Bridget Doyle is the Director of Community Relations for the City of Sterling Heights, MI and a leader of ELGL Midwest. You can read her other work in the Communication Breakdown column.
Can You Explain Zoning Regulations to an 11-Year-Old?
By: Bridget Doyle, LinkedIn and Twitter
In the municipal day-to-day, there is a plethora of technical information discussed, shared and used as the basis for decision-making. As with any profession, this jargon is packed with acronyms and semi-complicated terminology that serves as an important tool for those in the field. From economic development to finance to legislation, there’s an endless sea of policy and procedure that needs to be explained to the community. It might be OK for lawyers, accountants and architects to live and communicate within their jargon-filled sphere, but as public servants, we have a duty to share and explain what we do to the public.
One challenge for local government communicators—and those who communicate on behalf of their department—is how much to simplify the information for the public. Do we assume we are communicating with an intelligent group to avoid talking down to our audience? Or, do we over-simplify so our information is clear and understandable for the largest group possible, not bound by age or education level?
The answer isn’t simple, but we should operate believing every item worth communicating requires a thoughtful plan. An inspiring organization and one local government professionals should borrow from is the Alan Alda Center for Communicating Science at New York’s Stony Brook University. The Alan Alda Center offers instructional programs, workshops, conferences, lectures, coaching opportunities and more in an effort to help scientists learn to improve the public communication of science. The Center’s mantra is working “…to enhance understanding of science by helping train the next generation of scientists and health professionals to communicate more effectively with the public, public officials, the media, and others outside their own discipline. We believe that scientists have a responsibility to share the meaning and implications of their work, and that an engaged public encourages sound public decision-making.”
As a government communicator, this really hits home. The Alan Alda Center for Communicating Science effectively nails the mission behind communicating something complicated for the public: it is our responsibility. Additionally, the better we communicate, the more likely the public will be engaged. An engaged and active community should be the utmost goal for local governments, and so much of it begins with effective communication.

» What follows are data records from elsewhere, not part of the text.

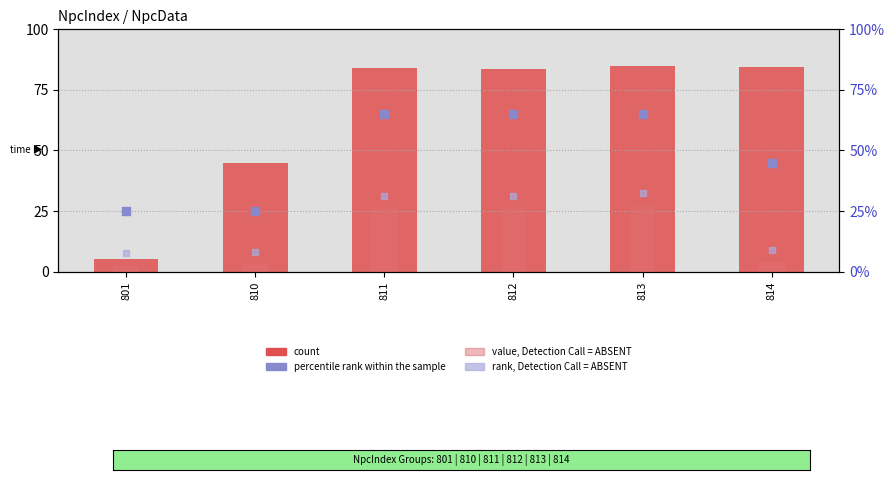

What is the total value across all series at 811?

207.0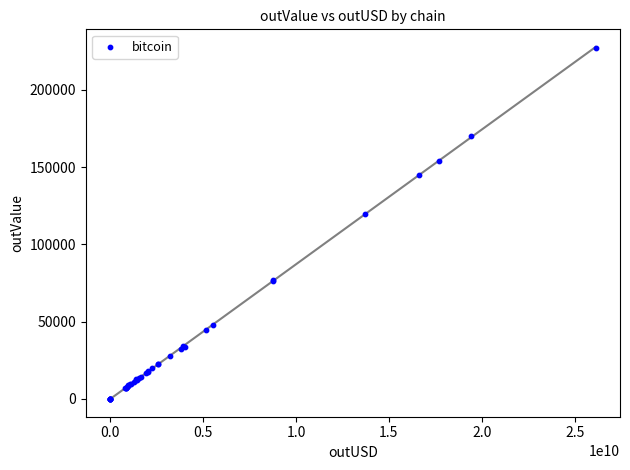

What Y value in the scatter plot is closest to 113630?

119568.9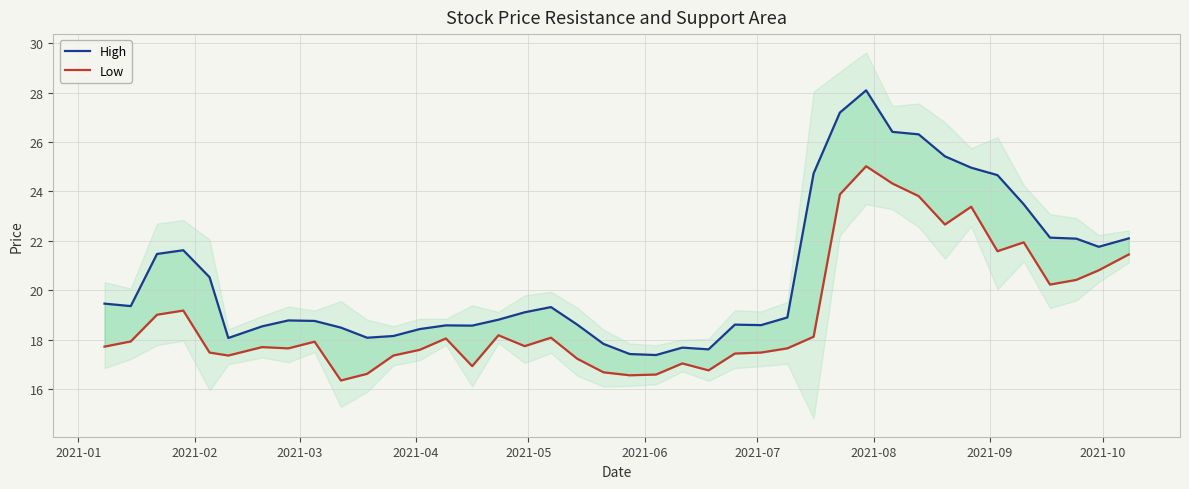

How many values in the Low series are below 17?

7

An excellent and innovative program run through the Alan Alda Center is “The Flame Challenge.” The Flame Challenge” asks scientists a question posed by 11-year-olds and asks them to explain and respond “in a way that will enlighten 11-year-olds and awaken their interest…” The contest is judged by a group of 11-year-olds and both a written and graphic winner receive a $1,000 cash prize. This year’s question is “What is sleep?” but the contest began in 2011 with Alda’s childhood question to scientists “What is a flame?”
“What is Sleep?” from Alan Alda Center on Vimeo.
In a recent NPR interview, Alan Alda said the mission of the Center for Communicating Science and The Flame Challenge is to remove the “ivory tower” perception of scientists and bring clarity to the field. [The Flame Challenge] not a test of what you know, Alda said, it’s how you communicate.
This is how we should operate as local government communicators. Can you explain that recent road project or City Council decision to an 11-year-old? Are we working our hardest to make sure the information we share with the public is thoughtful, clear and digestible by the public? Is it exciting and engaging? Will it spark public participation and help engage our community? These should be our goals. Hats off to the Alan Alda Center for Communicating Science and those behind The Flame Challenge for paving the way for a new generation of communication.